The design of your program is up to you, but you should certainly divide the work to be done among several functions. For the other functionality, you may want to use the following functions:

standardize_word(word):

This function takes a string word containing a single word, and returns a new string that has the letters of word converted to lowercase with punctuation removed from the beginning and end of the word.

ReadMe

Python provides a variable that contains common punctuation characters called string.punctuation, which you can access by importing the string module.

import string

The string.punctuation variable can then be passed into the strip() function to remove the leading and trailing punctuation from a given string:

word = word.strip(string.punctuation)

We do not expect you to remove punctuation from within a word. For example: won’t is fine.

Reminder

After you complete each function be sure to commit and push your changes!

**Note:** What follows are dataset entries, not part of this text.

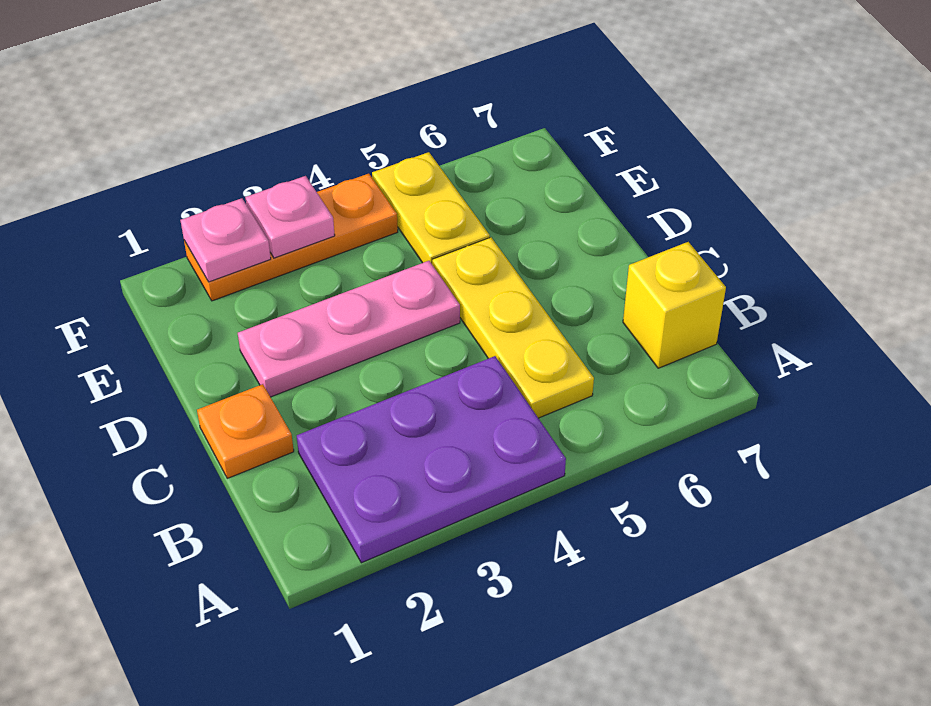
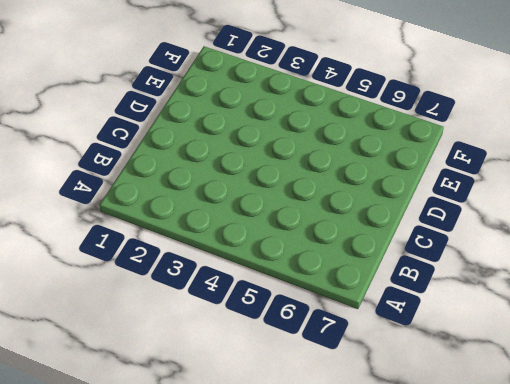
none -> purple plate A2:B4 level 1
none -> yellow plate B5:D5 level 1

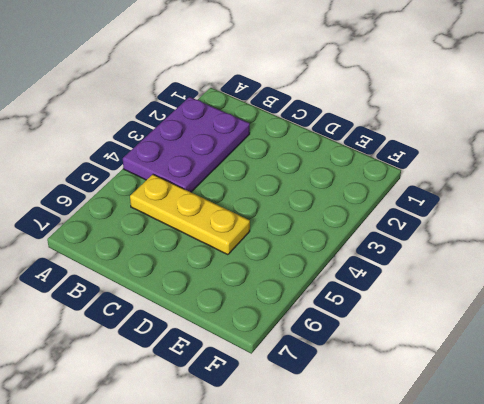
none -> yellow brick B7 level 1
none -> orange plate C1 level 1

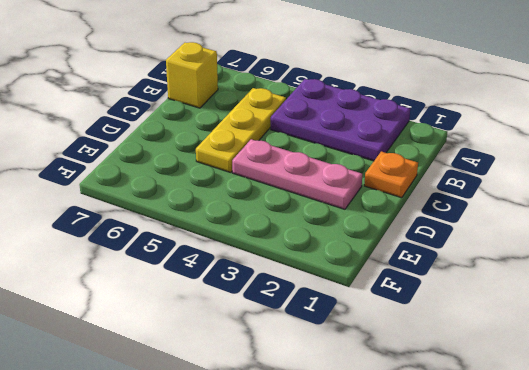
none -> yellow plate E5:F5 level 1
none -> orange plate F2:F4 level 1

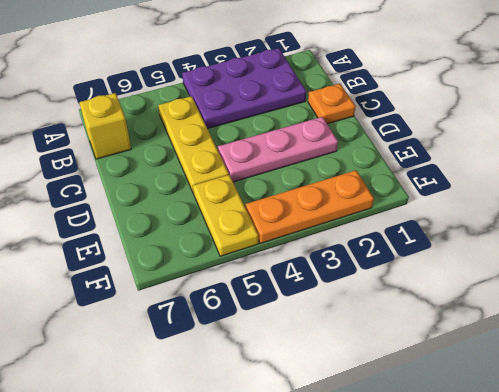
none -> pink plate F2 level 2
none -> pink plate F3 level 2

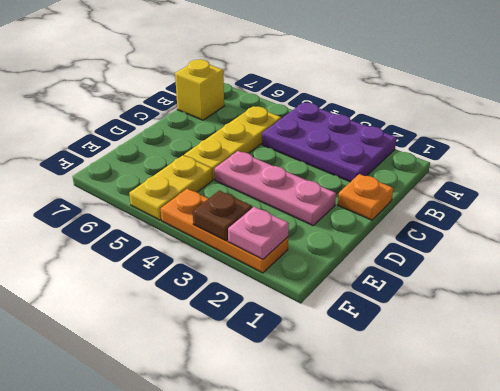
brown plate F3 level 2 -> pink plate F3 level 2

add_word(word, line_number, concordance):

This handles the work of recording that a given word was found on the given line_number in the dictionary concordance.

Reminder

After you complete each function be sure to commit and push your changes!

print_entry(word, concordance):

This handles printing one word of the output and its line numbers. concordance is the dictionary storing the concordance, so concordance[word] should be the list of line numbers on which word occurs.

Running the code:

  1. Get the file name from the user
  2. Open the file
  3. Read the file by looping through one line at a time
  4. split the line into words
  5. call standardize_word() to prepare each word for adding to the concordance
  6. call add_word() to add the word and its current line_number to the concordance.
  7. loop over the keys of the concordance and call print_entry() on each word to handle the output. The loop should print the words from the text in alphabetical order.
  8. Make sure to close the file when you are done using it

Make sure that before you submit your lab, you try out some filenames that do not match the names of what we provide as test files in your GitHub repository or the Testing section. This will help you try out your try/except statement.

ReadMe

You need to print all of the words in your concordance in alphabetical order, followed by their line numbers. For this, we can use Python’s build-in sorted() function. sorted() takes any iterable (i.e., anything that can be iterated over) and converts it into a sorted list. So, if we want to get a sorted version of our concordance keys, we can write

sorted(concordance.keys())

which will conveniently return a list of our keys in alphabetical order.